DATA SHOWN:
· · ·
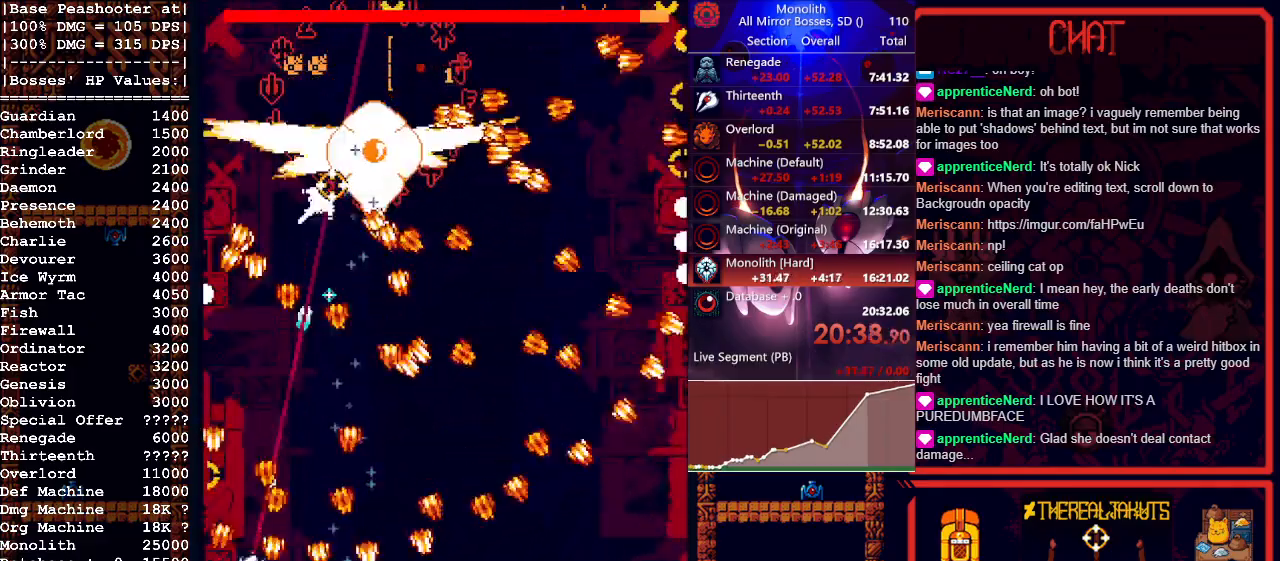
{"keys": ["d", "s"], "mouse": ["left"], "events": [[33, "a", "down"], [83, "w", "down"], [133, "a", "up"], [317, "d", "down"], [367, "w", "up"], [500, "s", "down"]]}
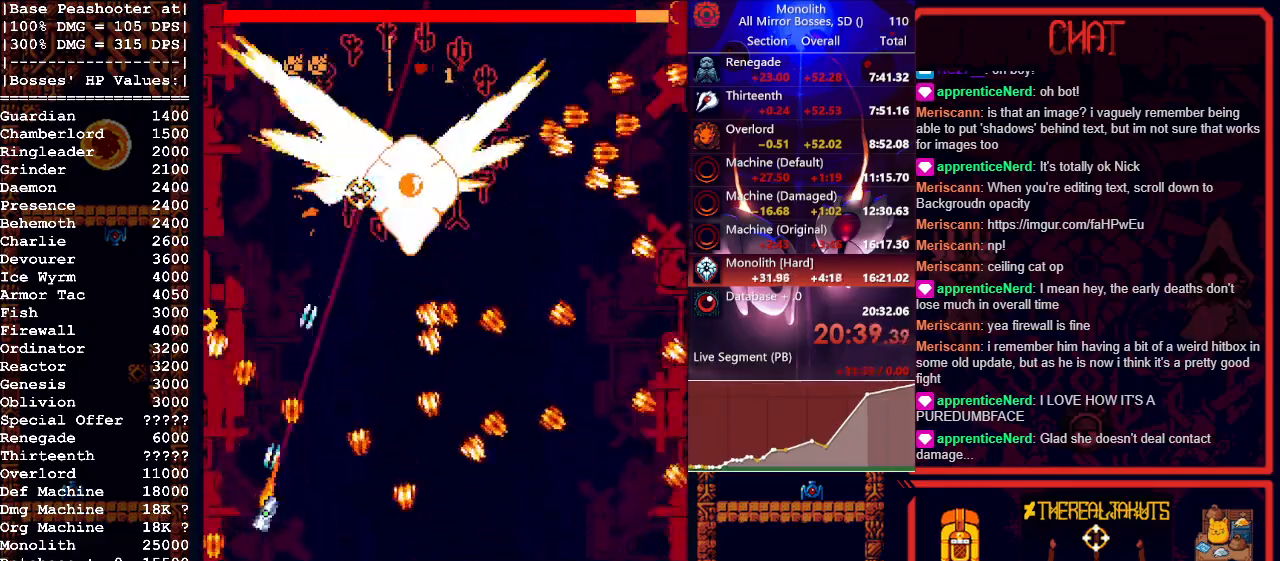
{"keys": ["w"], "mouse": ["left"], "events": [[150, "s", "up"], [233, "w", "down"], [333, "d", "up"]]}
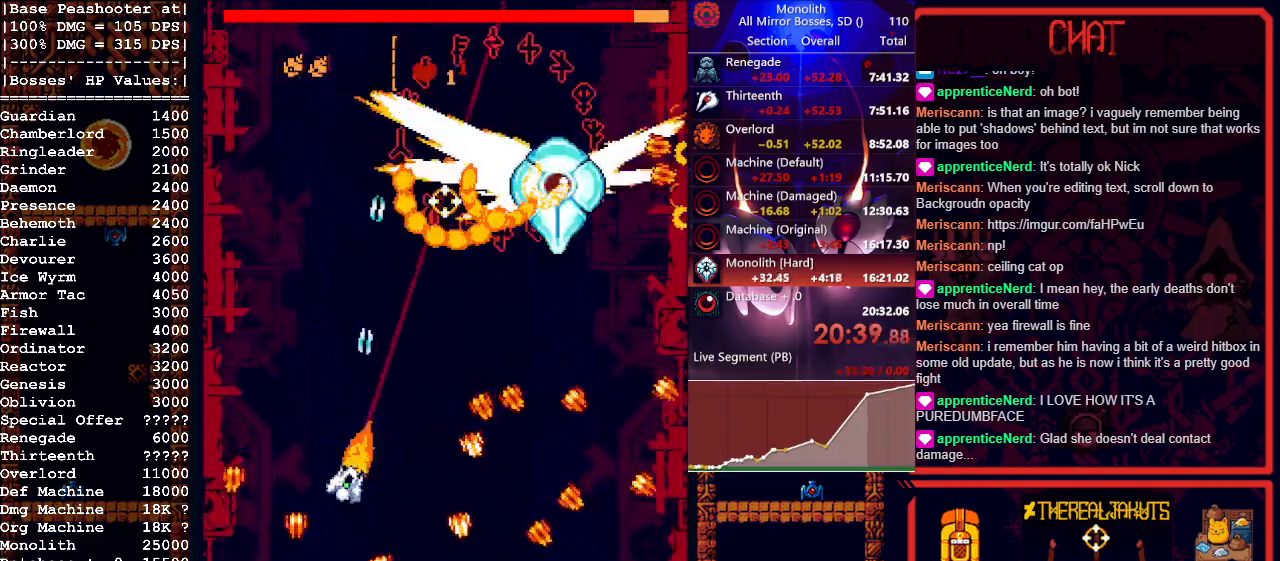
{"keys": ["d", "s"], "mouse": ["left"], "events": [[117, "d", "down"], [117, "w", "up"], [167, "d", "up"], [350, "d", "down"], [350, "s", "down"], [400, "d", "up"], [483, "d", "down"]]}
· · ·
EXERCISE OBJECTIVE:
Could you copy each line above exactly as written, minus any pictures?

RESULT:
{"keys": ["d", "s"], "mouse": ["left"], "events": [[33, "a", "down"], [83, "w", "down"], [133, "a", "up"], [317, "d", "down"], [367, "w", "up"], [500, "s", "down"]]}
{"keys": ["w"], "mouse": ["left"], "events": [[150, "s", "up"], [233, "w", "down"], [333, "d", "up"]]}
{"keys": ["d", "s"], "mouse": ["left"], "events": [[117, "d", "down"], [117, "w", "up"], [167, "d", "up"], [350, "d", "down"], [350, "s", "down"], [400, "d", "up"], [483, "d", "down"]]}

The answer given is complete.